What the exercise asks:
Reproduce every entry exactly as shown.

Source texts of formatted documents
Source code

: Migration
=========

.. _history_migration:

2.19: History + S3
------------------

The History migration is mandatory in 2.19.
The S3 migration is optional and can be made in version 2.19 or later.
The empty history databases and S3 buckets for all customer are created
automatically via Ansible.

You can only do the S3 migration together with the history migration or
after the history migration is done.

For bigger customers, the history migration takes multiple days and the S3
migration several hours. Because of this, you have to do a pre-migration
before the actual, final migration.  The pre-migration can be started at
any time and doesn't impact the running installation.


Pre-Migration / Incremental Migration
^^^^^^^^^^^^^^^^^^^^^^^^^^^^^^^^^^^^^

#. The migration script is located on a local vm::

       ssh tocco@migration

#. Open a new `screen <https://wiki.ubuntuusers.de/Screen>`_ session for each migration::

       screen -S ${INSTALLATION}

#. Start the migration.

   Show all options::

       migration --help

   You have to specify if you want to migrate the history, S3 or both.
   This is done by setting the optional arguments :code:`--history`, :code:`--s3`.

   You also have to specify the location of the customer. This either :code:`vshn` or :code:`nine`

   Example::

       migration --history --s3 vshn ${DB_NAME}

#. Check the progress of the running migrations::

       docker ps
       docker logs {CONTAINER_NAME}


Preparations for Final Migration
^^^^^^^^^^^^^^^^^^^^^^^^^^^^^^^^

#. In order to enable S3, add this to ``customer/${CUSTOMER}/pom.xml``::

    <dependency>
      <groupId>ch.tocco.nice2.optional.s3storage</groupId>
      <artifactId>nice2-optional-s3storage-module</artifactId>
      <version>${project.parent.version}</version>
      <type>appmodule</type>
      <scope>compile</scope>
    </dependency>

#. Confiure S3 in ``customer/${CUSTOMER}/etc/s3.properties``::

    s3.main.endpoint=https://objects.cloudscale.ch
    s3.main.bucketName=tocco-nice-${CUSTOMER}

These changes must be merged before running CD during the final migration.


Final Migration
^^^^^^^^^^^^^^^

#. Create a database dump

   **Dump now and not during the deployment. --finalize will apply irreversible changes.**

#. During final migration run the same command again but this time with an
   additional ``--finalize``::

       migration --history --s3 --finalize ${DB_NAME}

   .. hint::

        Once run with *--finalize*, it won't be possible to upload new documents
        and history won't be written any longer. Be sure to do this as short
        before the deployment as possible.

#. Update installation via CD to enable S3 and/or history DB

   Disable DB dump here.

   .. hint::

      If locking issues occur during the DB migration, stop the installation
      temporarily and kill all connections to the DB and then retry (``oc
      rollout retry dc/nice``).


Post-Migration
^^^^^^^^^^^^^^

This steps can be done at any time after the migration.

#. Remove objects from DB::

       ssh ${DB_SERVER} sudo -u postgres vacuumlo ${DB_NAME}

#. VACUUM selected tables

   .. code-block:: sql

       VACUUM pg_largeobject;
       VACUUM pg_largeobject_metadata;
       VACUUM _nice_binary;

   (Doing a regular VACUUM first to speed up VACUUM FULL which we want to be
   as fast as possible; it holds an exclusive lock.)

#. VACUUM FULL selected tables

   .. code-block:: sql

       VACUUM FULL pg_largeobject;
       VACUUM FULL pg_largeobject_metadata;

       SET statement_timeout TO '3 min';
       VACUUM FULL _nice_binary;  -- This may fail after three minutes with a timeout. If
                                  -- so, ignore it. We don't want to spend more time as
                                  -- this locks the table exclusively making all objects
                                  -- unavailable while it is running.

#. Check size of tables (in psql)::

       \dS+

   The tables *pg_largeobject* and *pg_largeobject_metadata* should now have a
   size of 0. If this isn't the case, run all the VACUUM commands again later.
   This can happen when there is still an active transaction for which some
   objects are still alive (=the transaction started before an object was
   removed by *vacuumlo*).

Solution to this exercise:
Source code

: Migration
=========

.. _history_migration:

2.19: History + S3
------------------

The History migration is mandatory in 2.19.
The S3 migration is optional and can be made in version 2.19 or later.
The empty history databases and S3 buckets for all customer are created
automatically via Ansible.

You can only do the S3 migration together with the history migration or
after the history migration is done.

For bigger customers, the history migration takes multiple days and the S3
migration several hours. Because of this, you have to do a pre-migration
before the actual, final migration.  The pre-migration can be started at
any time and doesn't impact the running installation.


Pre-Migration / Incremental Migration
^^^^^^^^^^^^^^^^^^^^^^^^^^^^^^^^^^^^^

#. The migration script is located on a local vm::

       ssh tocco@migration

#. Open a new `screen <https://wiki.ubuntuusers.de/Screen>`_ session for each migration::

       screen -S ${INSTALLATION}

#. Start the migration.

   Show all options::

       migration --help

   You have to specify if you want to migrate the history, S3 or both.
   This is done by setting the optional arguments :code:`--history`, :code:`--s3`.

   You also have to specify the location of the customer. This either :code:`vshn` or :code:`nine`

   Example::

       migration --history --s3 vshn ${DB_NAME}

#. Check the progress of the running migrations::

       docker ps
       docker logs {CONTAINER_NAME}


Preparations for Final Migration
^^^^^^^^^^^^^^^^^^^^^^^^^^^^^^^^

#. In order to enable S3, add this to ``customer/${CUSTOMER}/pom.xml``::

    <dependency>
      <groupId>ch.tocco.nice2.optional.s3storage</groupId>
      <artifactId>nice2-optional-s3storage-module</artifactId>
      <version>${project.parent.version}</version>
      <type>appmodule</type>
      <scope>compile</scope>
    </dependency>

#. Confiure S3 in ``customer/${CUSTOMER}/etc/s3.properties``::

    s3.main.endpoint=https://objects.cloudscale.ch
    s3.main.bucketName=tocco-nice-${CUSTOMER}

These changes must be merged before running CD during the final migration.


Final Migration
^^^^^^^^^^^^^^^

#. Create a database dump

   **Dump now and not during the deployment. --finalize will apply irreversible changes.**

#. During final migration run the same command again but this time with an
   additional ``--finalize``::

       migration --history --s3 --finalize ${DB_NAME}

   .. hint::

        Once run with *--finalize*, it won't be possible to upload new documents
        and history won't be written any longer. Be sure to do this as short
        before the deployment as possible.

#. Update installation via CD to enable S3 and/or history DB

   Disable DB dump here.

   .. hint::

      If locking issues occur during the DB migration, stop the installation
      temporarily and kill all connections to the DB and then retry (``oc
      rollout retry dc/nice``).


Post-Migration
^^^^^^^^^^^^^^

This steps can be done at any time after the migration.

#. Remove objects from DB::

       ssh ${DB_SERVER} sudo -u postgres vacuumlo ${DB_NAME}

#. VACUUM selected tables

   .. code-block:: sql

       VACUUM pg_largeobject;
       VACUUM pg_largeobject_metadata;
       VACUUM _nice_binary;

   (Doing a regular VACUUM first to speed up VACUUM FULL which we want to be
   as fast as possible; it holds an exclusive lock.)

#. VACUUM FULL selected tables

   .. code-block:: sql

       VACUUM FULL pg_largeobject;
       VACUUM FULL pg_largeobject_metadata;

       SET statement_timeout TO '3 min';
       VACUUM FULL _nice_binary;  -- This may fail after three minutes with a timeout. If
                                  -- so, ignore it. We don't want to spend more time as
                                  -- this locks the table exclusively making all objects
                                  -- unavailable while it is running.

#. Check size of tables (in psql)::

       \dS+

   The tables *pg_largeobject* and *pg_largeobject_metadata* should now have a
   size of 0. If this isn't the case, run all the VACUUM commands again later.
   This can happen when there is still an active transaction for which some
   objects are still alive (=the transaction started before an object was
   removed by *vacuumlo*).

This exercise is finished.